Polls close in Tonga election

 Tongans went to the polls Thursday for only the second time since commoners have been able to elect the majority of MPs in the Pacific kingdom, amid calls for a more dynamic parliament. 

Nuku`alofa: Tongans went to the polls Thursday for only the second time since commoners have been able to elect the majority of MPs in the Pacific kingdom, amid calls for a more dynamic parliament. 

Although it could be some days before completed results are returned from outlying islands, electoral officials said the shape of the new government would be evident late Thursday night. 
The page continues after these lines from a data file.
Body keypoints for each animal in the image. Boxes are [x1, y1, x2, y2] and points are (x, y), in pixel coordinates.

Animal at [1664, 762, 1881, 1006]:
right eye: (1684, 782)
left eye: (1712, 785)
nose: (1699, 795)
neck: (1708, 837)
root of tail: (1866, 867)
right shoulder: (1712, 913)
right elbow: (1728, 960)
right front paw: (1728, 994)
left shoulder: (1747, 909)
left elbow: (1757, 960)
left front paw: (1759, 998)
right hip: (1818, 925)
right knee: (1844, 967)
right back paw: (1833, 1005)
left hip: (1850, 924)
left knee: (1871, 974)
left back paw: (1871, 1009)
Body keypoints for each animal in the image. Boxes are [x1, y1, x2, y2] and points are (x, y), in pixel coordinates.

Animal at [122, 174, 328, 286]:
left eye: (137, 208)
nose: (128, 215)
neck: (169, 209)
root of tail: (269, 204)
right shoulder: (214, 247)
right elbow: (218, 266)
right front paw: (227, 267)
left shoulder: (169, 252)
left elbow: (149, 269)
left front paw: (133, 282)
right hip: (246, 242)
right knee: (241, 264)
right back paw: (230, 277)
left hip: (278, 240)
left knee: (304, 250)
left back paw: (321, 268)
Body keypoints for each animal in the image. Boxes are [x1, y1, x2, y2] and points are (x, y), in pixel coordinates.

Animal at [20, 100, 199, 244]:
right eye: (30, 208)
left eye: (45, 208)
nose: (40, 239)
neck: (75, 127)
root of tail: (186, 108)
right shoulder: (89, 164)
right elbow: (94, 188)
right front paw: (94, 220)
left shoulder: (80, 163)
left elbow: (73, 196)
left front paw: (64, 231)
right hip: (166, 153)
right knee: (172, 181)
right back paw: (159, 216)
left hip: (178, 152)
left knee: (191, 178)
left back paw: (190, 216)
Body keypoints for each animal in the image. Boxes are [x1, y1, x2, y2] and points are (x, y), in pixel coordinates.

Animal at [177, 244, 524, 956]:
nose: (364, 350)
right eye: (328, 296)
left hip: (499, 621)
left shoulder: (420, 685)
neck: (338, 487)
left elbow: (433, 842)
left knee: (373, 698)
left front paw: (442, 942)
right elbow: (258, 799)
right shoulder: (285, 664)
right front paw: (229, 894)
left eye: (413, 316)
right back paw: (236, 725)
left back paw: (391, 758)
Analysts have predicted the election will produce a number of new faces as Tongans weigh up the impact of the first four years of a democratically elected government.

In an editorial ahead of the election, the Matangi Tonga website said the island nation needed a government that could "save the country from its current economic downward spiral".

"The more democratic system of government was implemented with the conviction that it would provide answers to our economic, political and social problems ... (but) Tonga remains worse off than we were four years ago."

Electoral Commission chairman Barrie Sweetman said more than 51,000 Tongans were registered to vote with 105 candidates -- 38 fewer than the last election in 2010 -- contesting the 17 seats set aside for people`s representatives. 

The kingdom`s nobility, who had a stranglehold on running the country prior to 2010, will elect the other nine members of the 26-seat parliament.

It was confirmed soon after voting closed at 4:00 pm (0300 GMT) that the nobles had re-elected the Prime Minister, Lord Tu`ivakanoto.